Tribunal Administratif de Nîmes — Décision N° TA30-2202865

vendredi 10 mars 2023

JuridictionTribunal Administratif de Nîmes
SectionTribunal Administratif de Nîmes
N° DossierTA30-2202865
TypeOrdonnance
RecoursExcès de pouvoir

Texte intégral

Vu la procédure suivante :

Par une requête enregistrée le 20 septembre 2022, M. D A et Mme E C, représentés par Me Avallone, demandent au tribunal :

1°) d'annuler la décision en date du 30 juillet 2022 par laquelle le maire de la commune de Moussac a refusé de dresser un procès-verbal constatant les infractions au code de l'urbanisme et les atteintes au domaine public commises par M. B ;

2°) de mettre à la charge de la commune Moussac la somme de 2 500 euros au titre de l'article L. 761-1 du code de justice administrative.

Par un mémoire enregistré le 29 novembre 2022, la commune de Moussac conclut au rejet de la requête.

Vu les autres pièces du dossier.

Vu la lettre de notification de l'ordonnance n° 2203120, rendue par le juge des référés du tribunal administratif de Nîmes le 16 novembre 2020, et la preuve de sa réception.

Vu le code de justice administrative.

Considérant ce qui suit :

1. Aux termes de l'article R. 222-1 du code de justice administrative : " () les présidents de formation de jugement des tribunaux () peuvent, par ordonnance : 1' Donner acte des désistements ; () ". En application de l'article R. 612-5-2 du même code : " En cas de rejet d'une demande de suspension présentée sur le fondement de l'article L. 521-1 au motif qu'il n'est pas fait

état d'un moyen propre à créer, en l'état de l'instruction, un doute sérieux quant à la légalité de la décision, il appartient au requérant, sauf lorsqu'un pourvoi en cassation est exercé contre l'ordonnance rendue par le juge des référés, de confirmer le maintien de sa requête à fin d'annulation ou de réformation dans un délai d'un mois à compter de la notification de ce rejet. A défaut, le requérant est réputé s'être désisté. Dans le cas prévu au premier alinéa, la notification de l'ordonnance de rejet mentionne qu'à défaut de confirmation du maintien de sa requête dans le délai d'un mois, le requérant est réputé s'être désisté ".

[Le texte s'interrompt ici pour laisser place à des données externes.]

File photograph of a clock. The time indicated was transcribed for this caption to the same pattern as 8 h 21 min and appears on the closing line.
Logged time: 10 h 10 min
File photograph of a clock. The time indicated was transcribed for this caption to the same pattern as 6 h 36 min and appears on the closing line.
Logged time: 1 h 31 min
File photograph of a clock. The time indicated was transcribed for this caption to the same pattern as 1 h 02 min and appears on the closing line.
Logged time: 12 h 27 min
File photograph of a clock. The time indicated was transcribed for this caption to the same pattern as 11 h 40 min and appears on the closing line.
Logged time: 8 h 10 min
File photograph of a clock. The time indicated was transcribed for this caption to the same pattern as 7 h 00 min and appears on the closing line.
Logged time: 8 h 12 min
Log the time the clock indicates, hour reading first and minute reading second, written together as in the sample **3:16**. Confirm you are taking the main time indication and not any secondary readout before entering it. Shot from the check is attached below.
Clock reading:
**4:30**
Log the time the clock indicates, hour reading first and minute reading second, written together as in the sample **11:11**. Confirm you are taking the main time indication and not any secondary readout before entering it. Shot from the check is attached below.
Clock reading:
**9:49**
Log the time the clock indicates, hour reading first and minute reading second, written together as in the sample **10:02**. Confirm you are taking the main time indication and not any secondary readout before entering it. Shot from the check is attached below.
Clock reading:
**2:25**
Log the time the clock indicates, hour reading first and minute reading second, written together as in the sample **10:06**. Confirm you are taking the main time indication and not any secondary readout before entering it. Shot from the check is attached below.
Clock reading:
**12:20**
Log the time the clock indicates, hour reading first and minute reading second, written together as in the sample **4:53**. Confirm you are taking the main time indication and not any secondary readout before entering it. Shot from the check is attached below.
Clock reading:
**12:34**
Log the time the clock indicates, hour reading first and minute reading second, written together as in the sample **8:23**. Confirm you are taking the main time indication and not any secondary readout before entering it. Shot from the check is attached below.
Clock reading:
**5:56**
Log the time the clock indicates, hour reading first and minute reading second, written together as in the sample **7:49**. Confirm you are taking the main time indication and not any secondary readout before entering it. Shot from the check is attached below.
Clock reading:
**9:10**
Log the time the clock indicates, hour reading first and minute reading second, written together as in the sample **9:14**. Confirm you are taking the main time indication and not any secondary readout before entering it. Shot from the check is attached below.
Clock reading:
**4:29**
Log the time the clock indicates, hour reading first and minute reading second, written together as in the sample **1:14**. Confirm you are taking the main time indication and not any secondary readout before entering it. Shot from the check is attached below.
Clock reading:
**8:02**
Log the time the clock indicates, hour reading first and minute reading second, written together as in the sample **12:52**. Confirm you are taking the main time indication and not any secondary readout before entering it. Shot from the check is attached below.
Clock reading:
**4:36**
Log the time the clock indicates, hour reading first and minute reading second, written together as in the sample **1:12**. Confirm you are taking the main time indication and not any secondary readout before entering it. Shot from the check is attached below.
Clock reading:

2. Par une ordonnance n° 2203120 du 16 novembre 2020, le juge des référés du tribunal administratif de Nîmes a rejeté pour défaut de doute sérieux la demande de M. A et Mme C tendant à la suspension de l'exécution de la décision en date du 30 juillet 2022 par laquelle le maire de la commune de Moussac a refusé de dresser un procès-verbal constatant les infractions au code de l'urbanisme et les atteintes au domaine public commises par M. B. Cette ordonnance a été notifiée dans l'application Télérecours le 16 novembre 2020 à l'avocat des requérants qui en a accusé réception le même jour et par voie postale aux requérants qui ont accusé réception 19 novembre 2020 des courriers distincts qui leur ont été envoyés. M. A et Mme C avaient donc, au plus tard, jusqu'au 19 décembre 2020 à minuit pour maintenir leur requête, à peine de désistement d'office. La notification de cette ordonnance comportait les mentions imposées par les dispositions précitées de l'article R. 612-5-2 du code de justice administrative et les requérants ont été informés qu'à défaut de confirmation du maintien de leur requête dans le délai d'un mois, ils seraient réputés s'être désistés de leur demande. Les intéressés s'étant abstenus de répondre dans ce délai, il y a lieu de donner acte d'office de leur désistement de la requête.

O R D O N N E :

Article 1er : Il est donné acte du désistement de la requête de M. A et Mme C.

Article 2 : La présente ordonnance sera notifiée à M. D A et Mme E C, à la préfète du Gard et à la commune de Moussac.

Fait à Nîmes, le 10 mars 2023.

Le président,

J. ANTOLINI

La République mande et ordonne à la préfète du Gard en ce qui la concerne ou à tous commissaires de justice à ce requis en ce qui concerne les voies de droit commun contre les parties privées, de pourvoir à l'exécution de la présente décision.